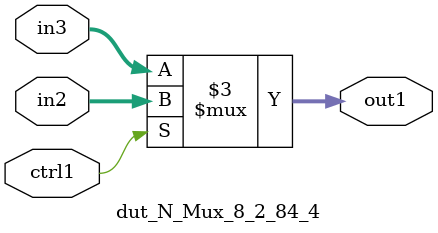
<source format=v>

`timescale 1ps / 1ps


module dut_N_Mux_8_2_84_4( in3, in2, ctrl1, out1 );

    input [7:0] in3;
    input [7:0] in2;
    input ctrl1;
    output [7:0] out1;
    reg [7:0] out1;

    
    // rtl_process:dut_N_Mux_8_2_84_4/dut_N_Mux_8_2_84_4_thread_1
    always @*
      begin : dut_N_Mux_8_2_84_4_thread_1
        case (ctrl1) 
          1'b1: 
            begin
              out1 = in2;
            end
          default: 
            begin
              out1 = in3;
            end
        endcase
      end

endmodule



</source>
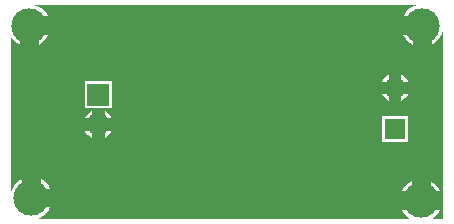
<source format=gbl>
G04*
G04 #@! TF.GenerationSoftware,Altium Limited,Altium Designer,19.1.6 (110)*
G04*
G04 Layer_Physical_Order=4*
G04 Layer_Color=16711680*
%FSLAX43Y43*%
%MOMM*%
G71*
G01*
G75*
%ADD25R,1.900X1.900*%
%ADD26C,1.900*%
%ADD43R,1.800X1.800*%
%ADD44C,1.800*%
%ADD45C,3.000*%
%ADD46C,0.600*%
G36*
X34408Y18271D02*
X34095Y18104D01*
X33821Y17879D01*
X33596Y17605D01*
X33487Y17400D01*
X35100D01*
Y16600D01*
X35900D01*
Y14987D01*
X36105Y15096D01*
X36379Y15321D01*
X36604Y15595D01*
X36771Y15908D01*
X36845Y16152D01*
Y255D01*
X35928D01*
X36005Y296D01*
X36279Y521D01*
X36504Y795D01*
X36613Y1000D01*
X33387D01*
X33496Y795D01*
X33721Y521D01*
X33995Y296D01*
X34072Y255D01*
X2448D01*
X2692Y329D01*
X3005Y496D01*
X3279Y721D01*
X3504Y995D01*
X3613Y1200D01*
X2000D01*
Y2000D01*
X1200D01*
Y3613D01*
X995Y3504D01*
X721Y3279D01*
X496Y3005D01*
X329Y2692D01*
X255Y2448D01*
Y15672D01*
X296Y15595D01*
X521Y15321D01*
X795Y15096D01*
X1000Y14987D01*
Y16600D01*
X1800D01*
Y17400D01*
X3413D01*
X3304Y17605D01*
X3079Y17879D01*
X2805Y18104D01*
X2492Y18271D01*
X2248Y18345D01*
X34652D01*
X34408Y18271D01*
D02*
G37*
%LPC*%
G36*
X34300Y15800D02*
X33487D01*
X33596Y15595D01*
X33821Y15321D01*
X34095Y15096D01*
X34300Y14987D01*
Y15800D01*
D02*
G37*
G36*
X3413D02*
X2600D01*
Y14987D01*
X2805Y15096D01*
X3079Y15321D01*
X3304Y15595D01*
X3413Y15800D01*
D02*
G37*
G36*
X33300Y12442D02*
Y11850D01*
X33892D01*
X33848Y11955D01*
X33656Y12206D01*
X33405Y12398D01*
X33300Y12442D01*
D02*
G37*
G36*
X32300D02*
X32195Y12398D01*
X31944Y12206D01*
X31752Y11955D01*
X31708Y11850D01*
X32300D01*
Y12442D01*
D02*
G37*
G36*
X33892Y10850D02*
X33300D01*
Y10258D01*
X33405Y10302D01*
X33656Y10494D01*
X33848Y10745D01*
X33892Y10850D01*
D02*
G37*
G36*
X32300D02*
X31708D01*
X31752Y10745D01*
X31944Y10494D01*
X32195Y10302D01*
X32300Y10258D01*
Y10850D01*
D02*
G37*
G36*
X8800Y11900D02*
X6500D01*
Y9600D01*
X8800D01*
Y11900D01*
D02*
G37*
G36*
X8200Y9375D02*
Y8800D01*
X8775D01*
X8742Y8880D01*
X8542Y9142D01*
X8280Y9342D01*
X8200Y9375D01*
D02*
G37*
G36*
X7100Y9375D02*
X7020Y9342D01*
X6758Y9142D01*
X6558Y8880D01*
X6525Y8800D01*
X7100D01*
Y9375D01*
D02*
G37*
G36*
Y7700D02*
X6525D01*
X6558Y7620D01*
X6758Y7358D01*
X7020Y7158D01*
X7100Y7125D01*
Y7700D01*
D02*
G37*
G36*
X8775D02*
X8200D01*
Y7125D01*
X8280Y7158D01*
X8542Y7358D01*
X8742Y7620D01*
X8775Y7700D01*
D02*
G37*
G36*
X33900Y8950D02*
X31700D01*
Y6750D01*
X33900D01*
Y8950D01*
D02*
G37*
G36*
X2800Y3613D02*
Y2800D01*
X3613D01*
X3504Y3005D01*
X3279Y3279D01*
X3005Y3504D01*
X2800Y3613D01*
D02*
G37*
G36*
X35800Y3413D02*
Y2600D01*
X36613D01*
X36504Y2805D01*
X36279Y3079D01*
X36005Y3304D01*
X35800Y3413D01*
D02*
G37*
G36*
X34200D02*
X33995Y3304D01*
X33721Y3079D01*
X33496Y2805D01*
X33387Y2600D01*
X34200D01*
Y3413D01*
D02*
G37*
%LPD*%
D25*
X7650Y10750D02*
D03*
D26*
Y8250D02*
D03*
D43*
X32800Y7850D02*
D03*
D44*
Y11350D02*
D03*
D45*
X35000Y1800D02*
D03*
X2000Y2000D02*
D03*
X1800Y16600D02*
D03*
X35100D02*
D03*
D46*
X34000Y13000D02*
D03*
X35000Y11000D02*
D03*
Y7000D02*
D03*
X34000Y5000D02*
D03*
X32000Y17000D02*
D03*
X33000Y15000D02*
D03*
X32000Y13000D02*
D03*
Y5000D02*
D03*
X33000Y3000D02*
D03*
X32000Y1000D02*
D03*
X30000Y17000D02*
D03*
X31000Y15000D02*
D03*
X30000Y13000D02*
D03*
X31000Y11000D02*
D03*
X30000Y9000D02*
D03*
X31000Y3000D02*
D03*
X30000Y1000D02*
D03*
X28000Y17000D02*
D03*
X29000Y15000D02*
D03*
X28000Y13000D02*
D03*
X29000Y3000D02*
D03*
X28000Y1000D02*
D03*
X26000Y17000D02*
D03*
X27000Y15000D02*
D03*
X26000Y13000D02*
D03*
X27000Y7000D02*
D03*
X24000Y17000D02*
D03*
X25000Y15000D02*
D03*
X24000Y13000D02*
D03*
X22000Y17000D02*
D03*
Y5000D02*
D03*
X20000Y17000D02*
D03*
X18000D02*
D03*
Y5000D02*
D03*
X19000Y3000D02*
D03*
X18000Y1000D02*
D03*
X16000Y17000D02*
D03*
X17000Y15000D02*
D03*
X16000Y13000D02*
D03*
Y5000D02*
D03*
X17000Y3000D02*
D03*
X16000Y1000D02*
D03*
X14000Y17000D02*
D03*
X15000Y15000D02*
D03*
X14000Y13000D02*
D03*
Y9000D02*
D03*
Y5000D02*
D03*
X15000Y3000D02*
D03*
X14000Y1000D02*
D03*
X12000Y17000D02*
D03*
X13000Y15000D02*
D03*
X12000Y13000D02*
D03*
Y9000D02*
D03*
Y5000D02*
D03*
X13000Y3000D02*
D03*
X12000Y1000D02*
D03*
X10000Y17000D02*
D03*
X11000Y15000D02*
D03*
X10000Y13000D02*
D03*
Y9000D02*
D03*
Y5000D02*
D03*
X11000Y3000D02*
D03*
X10000Y1000D02*
D03*
X8000Y17000D02*
D03*
X9000Y15000D02*
D03*
X8000Y13000D02*
D03*
X9000Y7000D02*
D03*
X8000Y5000D02*
D03*
X9000Y3000D02*
D03*
X8000Y1000D02*
D03*
X6000Y17000D02*
D03*
X7000Y15000D02*
D03*
X6000Y13000D02*
D03*
Y9000D02*
D03*
Y5000D02*
D03*
X7000Y3000D02*
D03*
X6000Y1000D02*
D03*
X4000Y17000D02*
D03*
X5000Y15000D02*
D03*
X4000Y13000D02*
D03*
X5000Y11000D02*
D03*
X4000Y9000D02*
D03*
X5000Y7000D02*
D03*
X4000Y5000D02*
D03*
X5000Y3000D02*
D03*
X4000Y1000D02*
D03*
X2000Y13000D02*
D03*
X3000Y11000D02*
D03*
X2000Y9000D02*
D03*
X3000Y7000D02*
D03*
X2000Y5000D02*
D03*
X26000Y1100D02*
D03*
Y1900D02*
D03*
X28900Y5700D02*
D03*
Y6400D02*
D03*
Y7100D02*
D03*
Y7800D02*
D03*
Y8500D02*
D03*
X28925Y9225D02*
D03*
Y9950D02*
D03*
Y10675D02*
D03*
X24450Y7775D02*
D03*
X22075Y6375D02*
D03*
X22475Y6850D02*
D03*
X22025Y7300D02*
D03*
X19800Y5500D02*
D03*
X20400D02*
D03*
Y6100D02*
D03*
X19800D02*
D03*
X18000Y8400D02*
D03*
X18400Y8000D02*
D03*
X17800Y7600D02*
D03*
X17100D02*
D03*
X16400D02*
D03*
X14900Y5900D02*
D03*
Y6800D02*
D03*
X14400Y6300D02*
D03*
X13900Y6800D02*
D03*
X13800Y6000D02*
D03*
X13300Y6400D02*
D03*
X12800Y6800D02*
D03*
Y6000D02*
D03*
X12300Y6400D02*
D03*
X11800Y6800D02*
D03*
Y6000D02*
D03*
X11300Y6400D02*
D03*
X10800Y6800D02*
D03*
Y6000D02*
D03*
X10300Y6400D02*
D03*
X9800Y6000D02*
D03*
Y6800D02*
D03*
X20800Y9200D02*
D03*
M02*

</source>
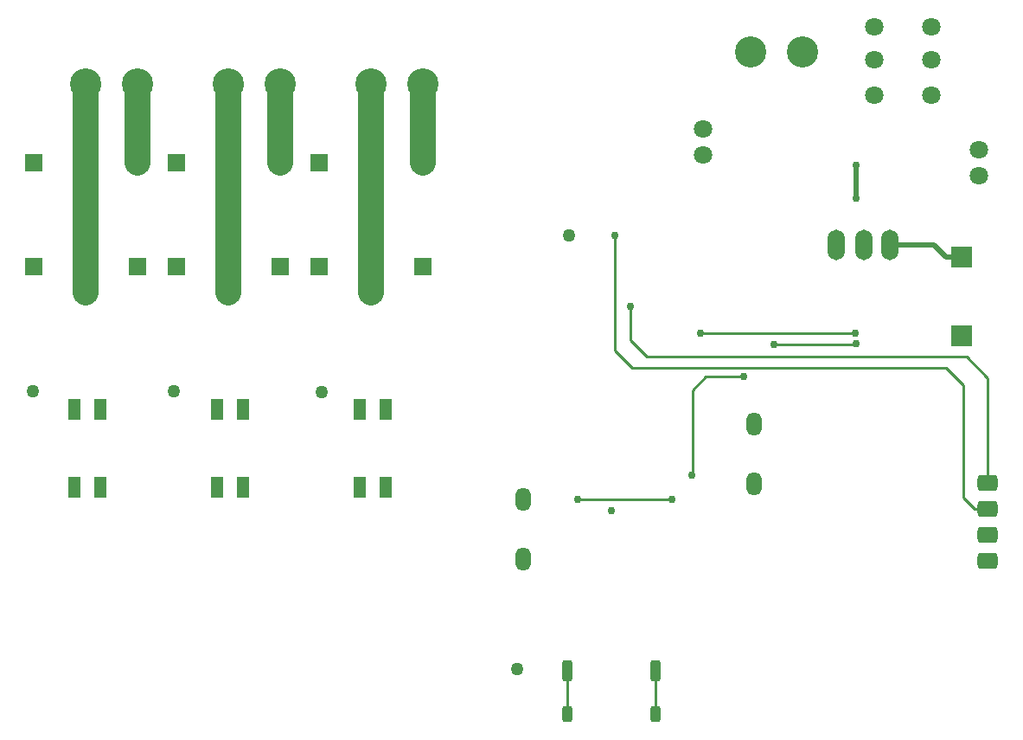
<source format=gbr>
%TF.GenerationSoftware,Altium Limited,Altium Designer,22.0.2 (36)*%
G04 Layer_Physical_Order=2*
G04 Layer_Color=16711680*
%FSLAX45Y45*%
%MOMM*%
%TF.SameCoordinates,D2D0E374-18DE-4B15-8EA8-0B9E4DC8859C*%
%TF.FilePolarity,Positive*%
%TF.FileFunction,Copper,L2,Bot,Signal*%
%TF.Part,Single*%
G01*
G75*
%TA.AperFunction,Conductor*%
%ADD28C,0.25400*%
%ADD29C,0.50000*%
%TA.AperFunction,ComponentPad*%
G04:AMPARAMS|DCode=32|XSize=2.1mm|YSize=1mm|CornerRadius=0.25mm|HoleSize=0mm|Usage=FLASHONLY|Rotation=90.000|XOffset=0mm|YOffset=0mm|HoleType=Round|Shape=RoundedRectangle|*
%AMROUNDEDRECTD32*
21,1,2.10000,0.50000,0,0,90.0*
21,1,1.60000,1.00000,0,0,90.0*
1,1,0.50000,0.25000,0.80000*
1,1,0.50000,0.25000,-0.80000*
1,1,0.50000,-0.25000,-0.80000*
1,1,0.50000,-0.25000,0.80000*
%
%ADD32ROUNDEDRECTD32*%
G04:AMPARAMS|DCode=33|XSize=1.6mm|YSize=1mm|CornerRadius=0.25mm|HoleSize=0mm|Usage=FLASHONLY|Rotation=90.000|XOffset=0mm|YOffset=0mm|HoleType=Round|Shape=RoundedRectangle|*
%AMROUNDEDRECTD33*
21,1,1.60000,0.50000,0,0,90.0*
21,1,1.10000,1.00000,0,0,90.0*
1,1,0.50000,0.25000,0.55000*
1,1,0.50000,0.25000,-0.55000*
1,1,0.50000,-0.25000,-0.55000*
1,1,0.50000,-0.25000,0.55000*
%
%ADD33ROUNDEDRECTD33*%
%ADD34R,2.00000X2.00000*%
%ADD35O,1.50000X2.30000*%
G04:AMPARAMS|DCode=36|XSize=1.6mm|YSize=2mm|CornerRadius=0.4mm|HoleSize=0mm|Usage=FLASHONLY|Rotation=90.000|XOffset=0mm|YOffset=0mm|HoleType=Round|Shape=RoundedRectangle|*
%AMROUNDEDRECTD36*
21,1,1.60000,1.20000,0,0,90.0*
21,1,0.80000,2.00000,0,0,90.0*
1,1,0.80000,0.60000,0.40000*
1,1,0.80000,0.60000,-0.40000*
1,1,0.80000,-0.60000,-0.40000*
1,1,0.80000,-0.60000,0.40000*
%
%ADD36ROUNDEDRECTD36*%
%ADD37C,1.80000*%
%ADD38C,3.04800*%
%ADD39R,1.75000X1.75000*%
%ADD40R,1.20000X2.00000*%
%ADD41O,1.70000X3.00000*%
%TA.AperFunction,ViaPad*%
%ADD42C,0.76200*%
%ADD43C,1.27000*%
%TA.AperFunction,Conductor*%
%ADD44C,2.50000*%
%ADD45C,3.00000*%
D28*
X7681250Y3470000D02*
X7690000Y3478750D01*
Y4300000D01*
X7820000Y4430000D01*
X8190000D01*
X7100000Y4517500D02*
X10175000D01*
X8485000Y4747500D02*
X9287500D01*
X7240000Y4627500D02*
X10372500D01*
X7080000Y4787500D02*
Y5115000D01*
X6932500Y4685000D02*
Y5807500D01*
X7080000Y4787500D02*
X7240000Y4627500D01*
X9287500Y4747500D02*
X9290000Y4750000D01*
X6932500Y4685000D02*
X7100000Y4517500D01*
X10372500Y4627500D02*
X10582500Y4417500D01*
X10175000Y4517500D02*
X10345000Y4347500D01*
X9283157Y4855000D02*
X9286862Y4858705D01*
X7767500Y4855000D02*
X9283157D01*
X6565000Y3230000D02*
X7487500D01*
X10345000Y3247179D02*
Y4347500D01*
X10582500Y3392000D02*
Y4417500D01*
X10345000Y3247179D02*
X10454179Y3138000D01*
X10582500D01*
X7331999Y1131620D02*
Y1549619D01*
X6467999Y1131620D02*
Y1549619D01*
D29*
X9292500Y6179482D02*
Y6495000D01*
Y6179482D02*
X9294533Y6177449D01*
X9292500Y6495000D02*
X9295000Y6497500D01*
X10175000Y5602500D02*
X10322500D01*
X10055000Y5722500D02*
X10175000Y5602500D01*
X9621500Y5722500D02*
X10055000D01*
D32*
X6467999Y1549619D02*
D03*
X7331999D02*
D03*
D33*
Y1131620D02*
D03*
X6467999D02*
D03*
D34*
X10322500Y4827800D02*
D03*
Y5602500D02*
D03*
D35*
X8297500Y3377500D02*
D03*
Y3961700D02*
D03*
X6030000Y2648300D02*
D03*
Y3232500D02*
D03*
D36*
X10582500Y2630000D02*
D03*
Y2884000D02*
D03*
Y3392000D02*
D03*
Y3138000D02*
D03*
D37*
X10030000Y7180000D02*
D03*
Y7530000D02*
D03*
Y7850000D02*
D03*
X9470000Y7180000D02*
D03*
Y7530000D02*
D03*
Y7850000D02*
D03*
X10495000Y6397762D02*
D03*
Y6651762D02*
D03*
X7797500Y6852500D02*
D03*
Y6598500D02*
D03*
D38*
X1744541Y7289093D02*
D03*
X2252542D02*
D03*
X5046542D02*
D03*
X4538541D02*
D03*
X3649542D02*
D03*
X3141541D02*
D03*
X8771500Y7610000D02*
D03*
X8263500D02*
D03*
D39*
X1744542Y5249593D02*
D03*
X2252542Y6519593D02*
D03*
Y5503593D02*
D03*
X1236542D02*
D03*
Y6519593D02*
D03*
X3141542Y5249593D02*
D03*
X3649542Y6519593D02*
D03*
Y5503593D02*
D03*
X2633542D02*
D03*
Y6519593D02*
D03*
X4030542D02*
D03*
Y5503593D02*
D03*
X5046542D02*
D03*
Y6519593D02*
D03*
X4538542Y5249593D02*
D03*
D40*
X1636542Y3343670D02*
D03*
X1890542D02*
D03*
X1636542Y4105670D02*
D03*
X1890542D02*
D03*
X3033542Y3343670D02*
D03*
X3287542D02*
D03*
X3033542Y4105670D02*
D03*
X3287542D02*
D03*
X4430542Y3343670D02*
D03*
X4684542D02*
D03*
X4430542Y4105670D02*
D03*
X4684542D02*
D03*
D41*
X9621500Y5722500D02*
D03*
X9101104D02*
D03*
X9367500D02*
D03*
D42*
X7681250Y3470000D02*
D03*
X9290000Y4750000D02*
D03*
X7487500Y3230000D02*
D03*
X8190000Y4430000D02*
D03*
X6900000Y3120000D02*
D03*
X6565000Y3230000D02*
D03*
X9294533Y6177449D02*
D03*
X9295000Y6497500D02*
D03*
X7080000Y5115000D02*
D03*
X6932500Y5807500D02*
D03*
X8485000Y4747500D02*
D03*
X9286862Y4858705D02*
D03*
X7767500Y4855000D02*
D03*
D43*
X6480000Y5810000D02*
D03*
X1230000Y4290000D02*
D03*
X5970000Y1570000D02*
D03*
X4060000Y4280000D02*
D03*
X2610000Y4290000D02*
D03*
D44*
X5046542Y6519593D02*
Y7289093D01*
X4538541Y5249593D02*
Y7289093D01*
Y5249593D02*
X4538542Y5249593D01*
X3649542Y6519593D02*
Y7289093D01*
X3141542Y5249593D02*
Y7289092D01*
X2252542Y6519593D02*
Y7289093D01*
X1744542Y5249593D02*
Y7289092D01*
D45*
X3141541Y7289093D02*
X3141542Y7289092D01*
X1744541Y7289093D02*
X1744542Y7289092D01*
%TF.MD5,f4535889627184cb9a9494a8654ce3b1*%
M02*

</source>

• Task directions
All lines containing "YSize" in the material above should appear in your reply, copied exactly.

• Solution to this task
G04:AMPARAMS|DCode=32|XSize=2.1mm|YSize=1mm|CornerRadius=0.25mm|HoleSize=0mm|Usage=FLASHONLY|Rotation=90.000|XOffset=0mm|YOffset=0mm|HoleType=Round|Shape=RoundedRectangle|*
G04:AMPARAMS|DCode=33|XSize=1.6mm|YSize=1mm|CornerRadius=0.25mm|HoleSize=0mm|Usage=FLASHONLY|Rotation=90.000|XOffset=0mm|YOffset=0mm|HoleType=Round|Shape=RoundedRectangle|*
G04:AMPARAMS|DCode=36|XSize=1.6mm|YSize=2mm|CornerRadius=0.4mm|HoleSize=0mm|Usage=FLASHONLY|Rotation=90.000|XOffset=0mm|YOffset=0mm|HoleType=Round|Shape=RoundedRectangle|*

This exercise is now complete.